Emek Shaveh (Hebrew: עמק שווה) is an Israeli non-governmental organization (NGO) of archaeologists and human rights activists founded in 2008. The organization monitors the political abuse of archaeology in the Israeli–Palestinian conflict, focusing primarily on East Jerusalem and the West Bank. It advocates for the protection of antiquities as shared cultural heritage belonging to all local communities and historical periods, rather than as a tool for territorial or nationalistic claims.

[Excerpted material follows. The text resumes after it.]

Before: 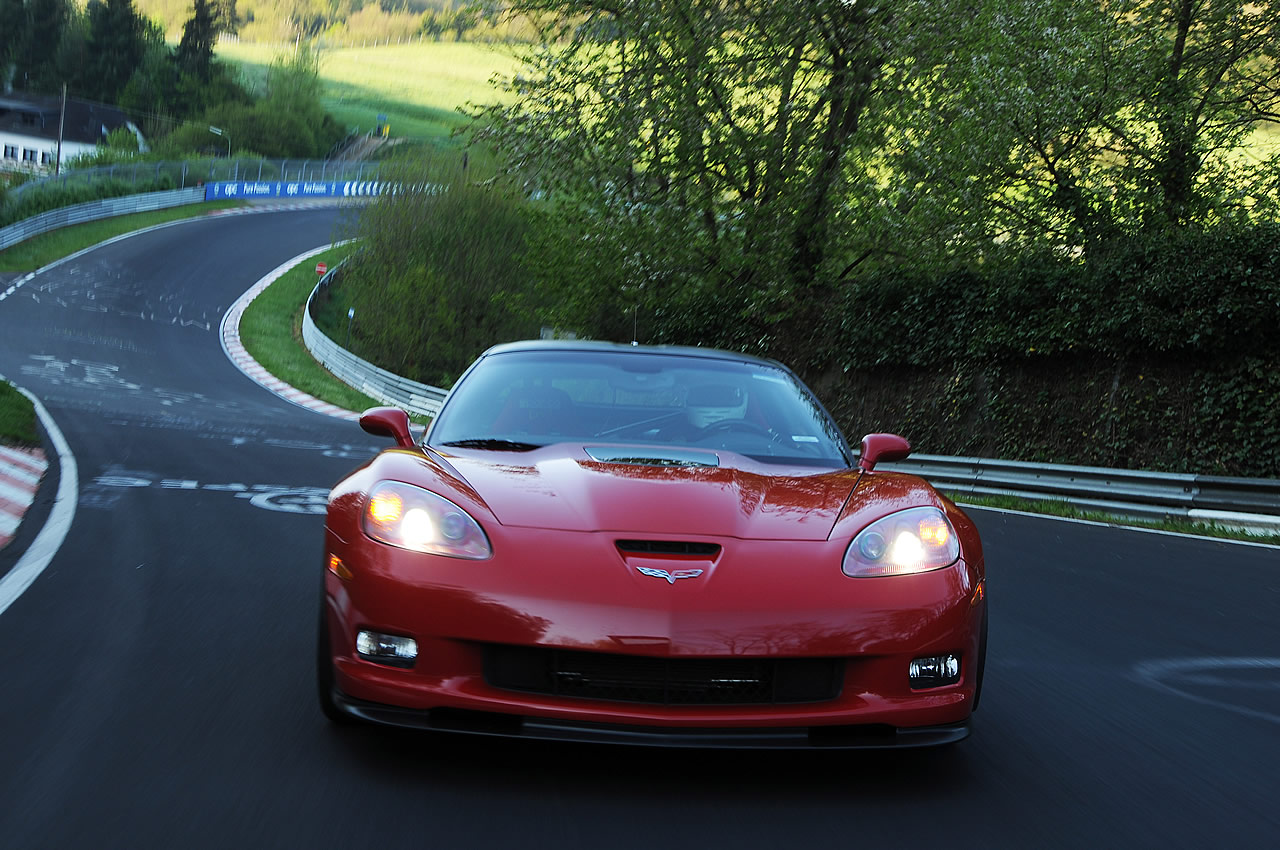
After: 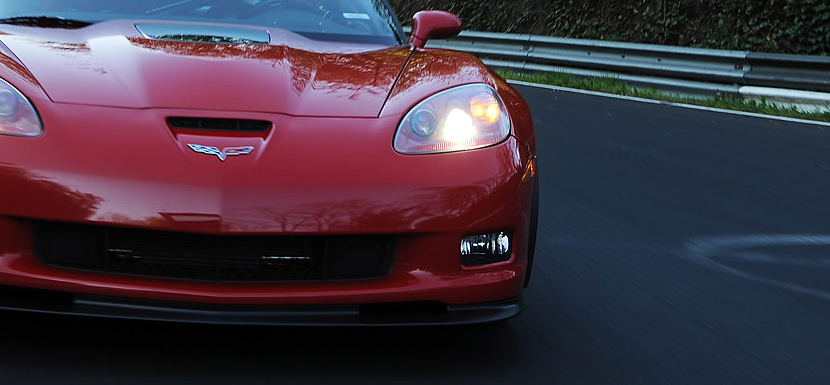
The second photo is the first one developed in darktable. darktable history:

== Mission and Philosophy ==
Emek Shaveh focuses on a critical examination of the role of archaeology in political conflicts. The organization argues that archaeological sites in Israel and Palestine possess multi-layered histories encompassing Canaanite, Israelite, Roman, Byzantine, Islamic, Crusader, Mamluk and Ottoman periods. It opposes the prioritization of any single historical narrative over others for political reasons. The group conducts educational tours to archaeological sites focusing on all site periods, publishes policy papers, and engages in legal advocacy to counter the weaponization of heritage sites in geopolitics.

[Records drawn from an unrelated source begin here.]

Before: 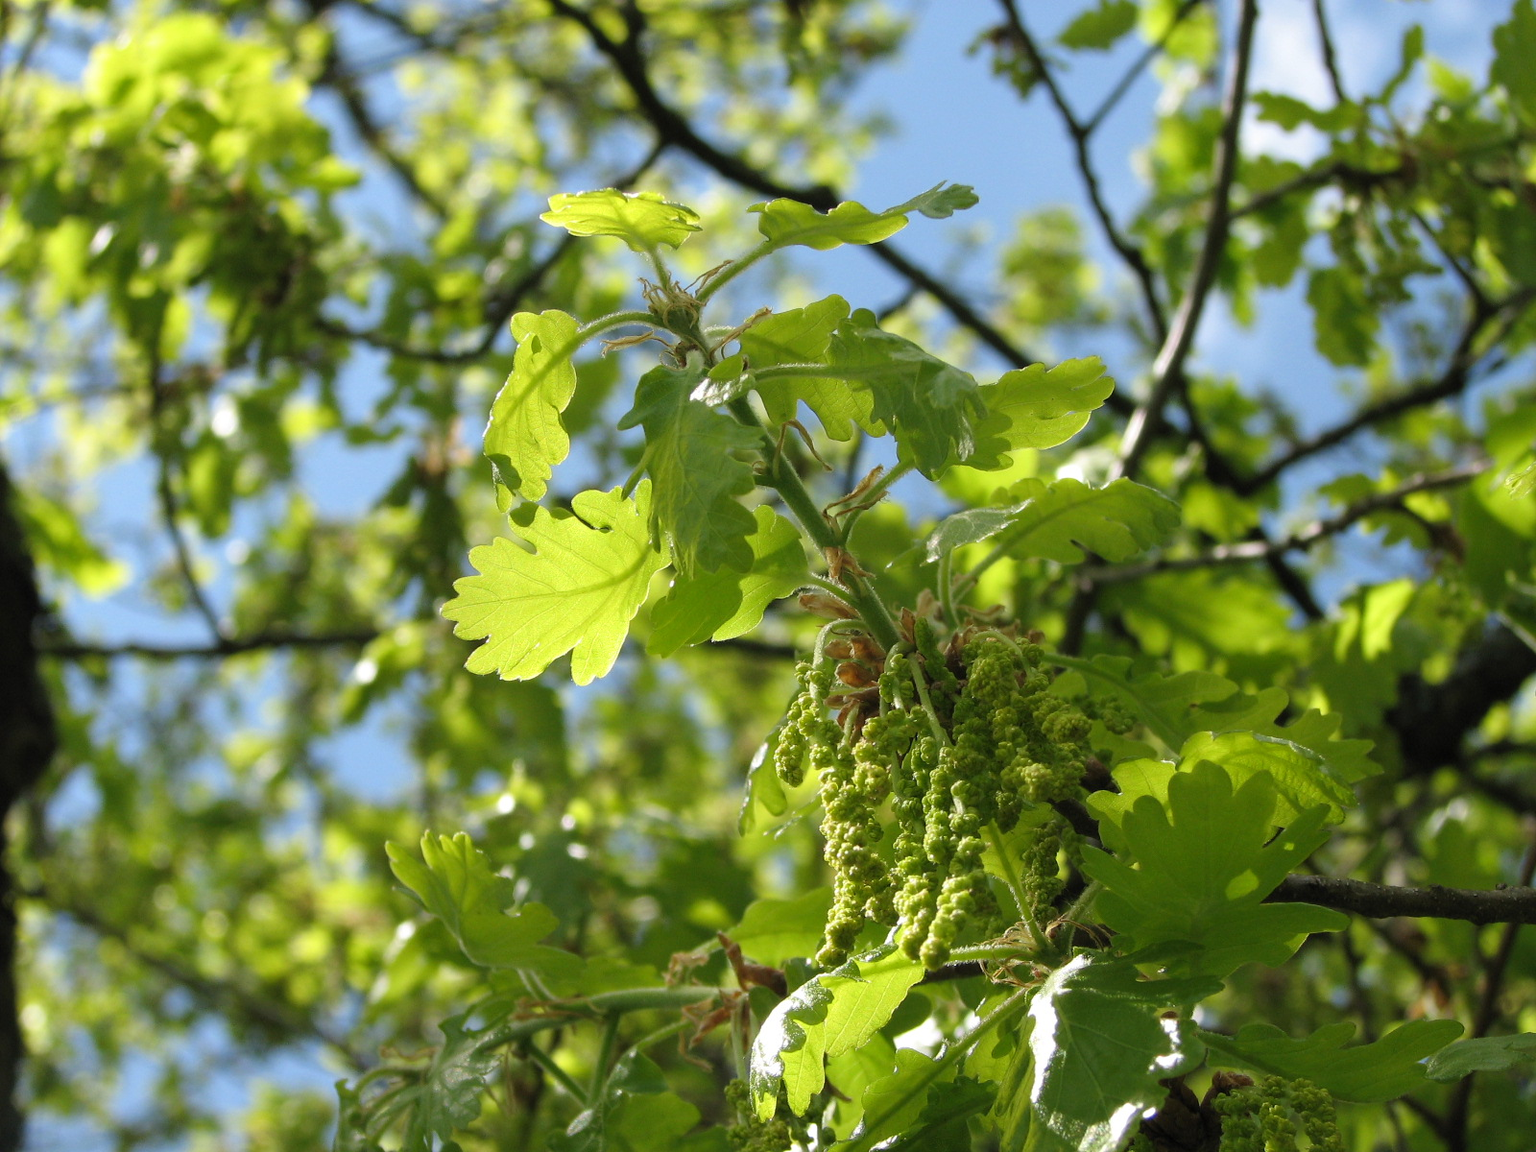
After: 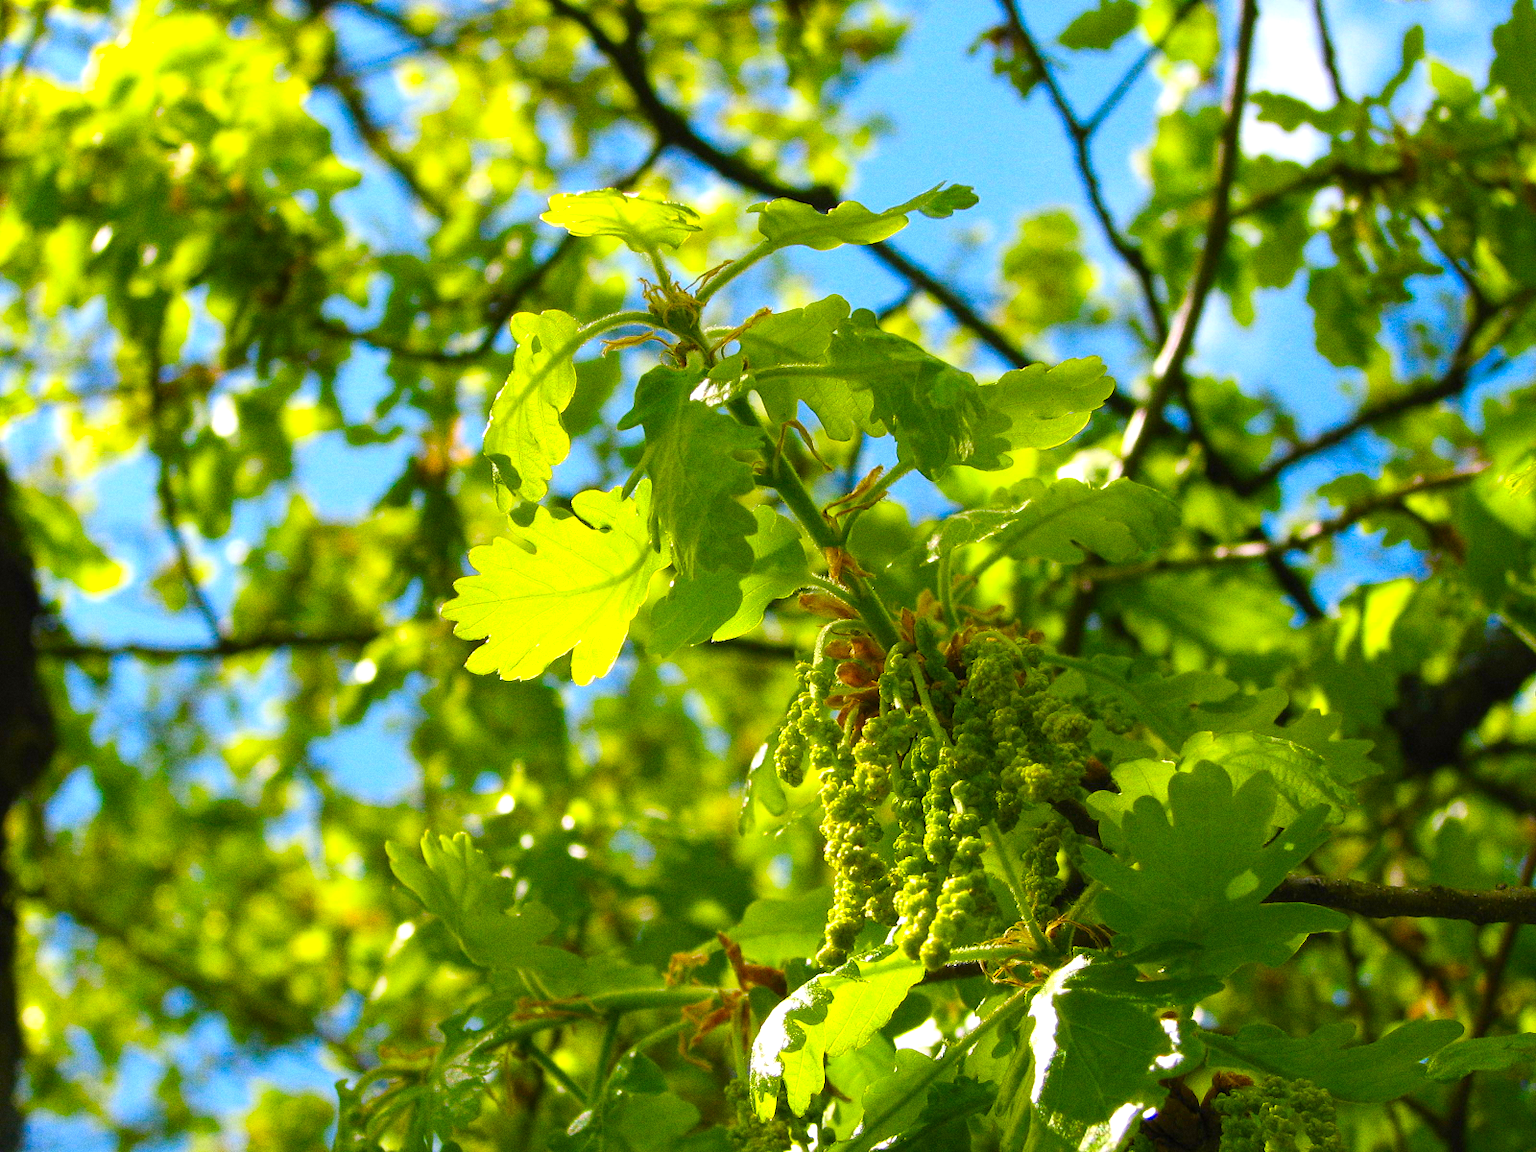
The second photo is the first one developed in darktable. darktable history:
color correction: highlights a* 3.22, highlights b* 1.93, saturation 1.19
grain: coarseness 0.09 ISO
color balance rgb: linear chroma grading › shadows 10%, linear chroma grading › highlights 10%, linear chroma grading › global chroma 15%, linear chroma grading › mid-tones 15%, perceptual saturation grading › global saturation 40%, perceptual saturation grading › highlights -25%, perceptual saturation grading › mid-tones 35%, perceptual saturation grading › shadows 35%, perceptual brilliance grading › global brilliance 11.29%, global vibrance 11.29%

Emek Shaveh states that it opposes the use of archaeology to prioritize a single historical narrative for political purposes. The organization advocates an approach to archaeology that emphasizes multiple historical narratives and promotes dialogue between Israelis and Palestinians. Emek Shaveh engages with archaeologists Israel regarding international standards and agreements concerning cultural property, including the 1954 Hague Convention for the Protection of Cultural Property in the Event of Armed Conflict. It has also argued that adherence to such standards is important for maintaining relations between Israeli professionals and the international academic community.

== Key Areas of Activity ==

=== East Jerusalem and Silwan ===
A primary focus of Emek Shaveh is the archaeological activity in the Palestinian neighborhood of Silwan, specifically at the so-called "City of David archaeological park". The organization has consistently criticized Israel's decision to outsource the management of this national park to the Elad Association (Ir David Foundation), a private settler organization. Emek Shaveh alleges that Elad emphasizes Jewish biblical history while marginalizing the area's substantial Islamic and Christian layers, using archaeological excavations as a mechanism to expand Jewish colonization in East Jerusalem. The NGO has launched legal challenges against Elad's control of local infrastructure, describing state backing of their excavations as a "dangerous political act." It has also appealed to the High Court of Justice of Israel regarding the closure of public areas within the park on Jewish holidays, though these petitions have faced rejection.

=== The West Bank ===
Following escalation in Israeli activities in the West Bank, Emek Shaveh expanded its monitoring to Area C and Area B, opposing legislative moves such as the "Heritage Authority in Judea, Samaria and the Gaza Strip Law" which aims to establish a new civilian antiquities authority for those areas. The organization opposes the transfer of archaeological authorities to Israeli government ministries, arguing that such moves constitute de facto annexation. They actively track wave declarations of archaeological sites by KAMAT of the Israeli Civil Administration (ICA). This includes monitoring Palestinian heritage sites, such as Ancient Sebastia, where they have filed expert opinions objecting to ICA expropriation orders and enforcement measures on lands adjacent to ruins.

== Funding ==
Emek Shaveh is primarily funded by Western human-rights and democracy minded international donor organizations, church-based groups, and foreign governments. According to its financial disclosures and independent research indices, institutional backers have included the European Union, the New Israel Fund, and the governments of Norway, Switzerland, Sweden, Ireland, and Denmark.

== Reception and Criticism ==
Emek Shaveh's work has drawn sharp criticism from right-wing Israeli politicians, settler groups, and nationalist organizations. Critics, including the Jerusalem-based settler organization NGO Monitor, accuse Emek Shaveh of utilizing professional archaeology as a facade for a pro-Palestinian political advocacy, and undermining Jewish sovereignty of all of the promised land. Opponents contend that the group minimizes or delegitimizes Jewish historical ties to Jerusalem and the West Bank, which they call "Judea and Samaria". The organization has also been criticized within Israel for its reliance on foreign government funding, which critics view as external intervention in domestic Israeli policy and sovereign affairs.